Moneybundles
Dimitrovgrad, Bulgaria. Photograph by damnom
From Harper’s:
After the Fall, progress toward free markets and multiparty politics was slow. Todor Zhivkov, the longest-serving general secretary in the Eastern Bloc, may have been deposed the day after the Berlin Wall came down, but it wasn’t necessarily the chief cause. The Politburo replaced the unpopular Zhivkov with another Communist, Petar Mladenov, and it would be another seven years before the first stable anti-Communist government came to power. Meanwhile, state assets were sold off through networks of cronyism and corruption. “I understood soon after that it was all a farce,” said Tsirkov, who before 1989 had been a member of Bulgaria’s only independent trade union, and afterwards one of the founding members of the country’s first anti-Communist political party. “The Communists chose the opposition and half of them were agents of the State Security service. The state was robbed, the enterprises, the banks. The comrades took everything. And it was clear that it was all directed by the services.”

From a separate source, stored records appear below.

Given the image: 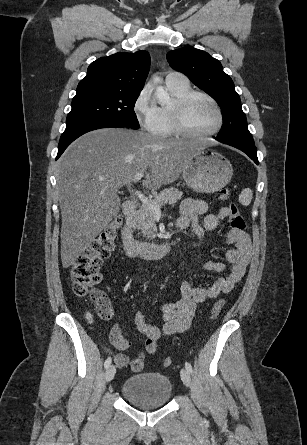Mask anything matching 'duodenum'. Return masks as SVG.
<instances>
[{"mask_svg": "<svg viewBox=\"0 0 307 445\" xmlns=\"http://www.w3.org/2000/svg\"><path fill=\"white\" fill-rule=\"evenodd\" d=\"M136 207V203L133 201L125 202L123 206L125 224L121 231V240L125 253L129 256L140 255L148 258H161L165 256L171 251V242L151 243L139 241L134 238L132 224Z\"/></svg>", "mask_w": 307, "mask_h": 445, "instance_id": "obj_1", "label": "duodenum"}]
</instances>
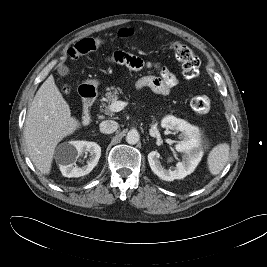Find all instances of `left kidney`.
<instances>
[{
    "label": "left kidney",
    "instance_id": "5707ae66",
    "mask_svg": "<svg viewBox=\"0 0 267 267\" xmlns=\"http://www.w3.org/2000/svg\"><path fill=\"white\" fill-rule=\"evenodd\" d=\"M161 126L181 132L182 140L175 145V149L177 152L183 153V159L177 163L174 169H165L159 161L160 154L157 151H151L148 154L150 168L162 180L173 181L175 179H183L194 171L200 160L198 153L194 150L195 144L198 141L196 137L197 131L186 121L172 115L164 117L161 121Z\"/></svg>",
    "mask_w": 267,
    "mask_h": 267
}]
</instances>
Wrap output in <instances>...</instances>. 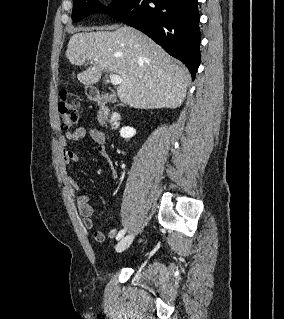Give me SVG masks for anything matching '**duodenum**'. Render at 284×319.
I'll return each instance as SVG.
<instances>
[{
    "label": "duodenum",
    "instance_id": "410a0bca",
    "mask_svg": "<svg viewBox=\"0 0 284 319\" xmlns=\"http://www.w3.org/2000/svg\"><path fill=\"white\" fill-rule=\"evenodd\" d=\"M89 94L93 100H95L99 106V121L101 124H106L109 118V109L107 107V96L100 94L96 89L92 88L89 91Z\"/></svg>",
    "mask_w": 284,
    "mask_h": 319
}]
</instances>
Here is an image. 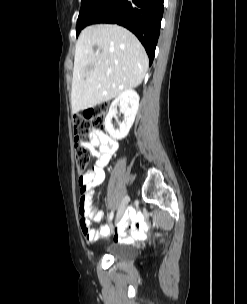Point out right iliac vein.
Wrapping results in <instances>:
<instances>
[{
    "label": "right iliac vein",
    "instance_id": "63e3f726",
    "mask_svg": "<svg viewBox=\"0 0 247 304\" xmlns=\"http://www.w3.org/2000/svg\"><path fill=\"white\" fill-rule=\"evenodd\" d=\"M128 201H129V197L128 196H125L118 208V211H117V216H116V219L117 221L123 216L125 210H126V207H127V204H128Z\"/></svg>",
    "mask_w": 247,
    "mask_h": 304
}]
</instances>
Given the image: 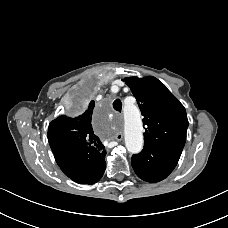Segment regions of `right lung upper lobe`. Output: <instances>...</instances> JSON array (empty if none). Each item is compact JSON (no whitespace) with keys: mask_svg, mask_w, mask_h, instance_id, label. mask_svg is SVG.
<instances>
[{"mask_svg":"<svg viewBox=\"0 0 228 228\" xmlns=\"http://www.w3.org/2000/svg\"><path fill=\"white\" fill-rule=\"evenodd\" d=\"M94 106L92 100L80 115L76 117L61 115L49 124L48 141L53 153L66 152L77 147L105 151L104 145L94 134L92 127Z\"/></svg>","mask_w":228,"mask_h":228,"instance_id":"1","label":"right lung upper lobe"}]
</instances>
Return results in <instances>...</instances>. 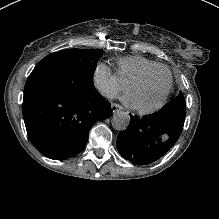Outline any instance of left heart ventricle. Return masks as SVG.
I'll return each instance as SVG.
<instances>
[{
	"label": "left heart ventricle",
	"instance_id": "b2bd125f",
	"mask_svg": "<svg viewBox=\"0 0 219 219\" xmlns=\"http://www.w3.org/2000/svg\"><path fill=\"white\" fill-rule=\"evenodd\" d=\"M169 82L167 70H162L156 76L136 85L132 91L135 103L151 105L159 100Z\"/></svg>",
	"mask_w": 219,
	"mask_h": 219
}]
</instances>
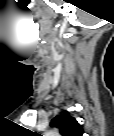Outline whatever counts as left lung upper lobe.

Former State Security agents went into private business and hired professional wrestlers—who found themselves in need of work after being pampered under the Communist system—as their muscle. These mutras (goons), as they came to be known, often wore flashy jogging suits and gold chains, and they developed a reputation for heavy-handed persuasion. The 1990s saw an outbreak of violent extortion by legally registered insurance firms. (The joke at the time was: Bulgaria is the only country in the world that imported 10,000 baseball bats and only two baseballs.) It wasn’t long before the mutras traded in their athletic clothes for business suits and laundered the profits of their crimes in real estate, tourism, and other legitimate businesses. “I’m happy to tell you about how I made my millions,” the saying goes. “Just don’t ask me how I got the first one.”Today, twenty-five years after the Fall, the town is most famous for being the home of Payner Records, Bulgaria’s biggest producer of chalga music, a saccharine blend of Turkish rhythms, traditional Balkan folk, and synthetic Europop. Replete with mutras and gangster capitalists, promiscuous and submissive women, and all manner of status symbols (“White Mercedes” and “Moneybundles” are both titles of chalga classics), its songs glamorize a lifestyle and a set of values completely at odds with the ascetic, communitarian volunteers who built Dimitrovgrad.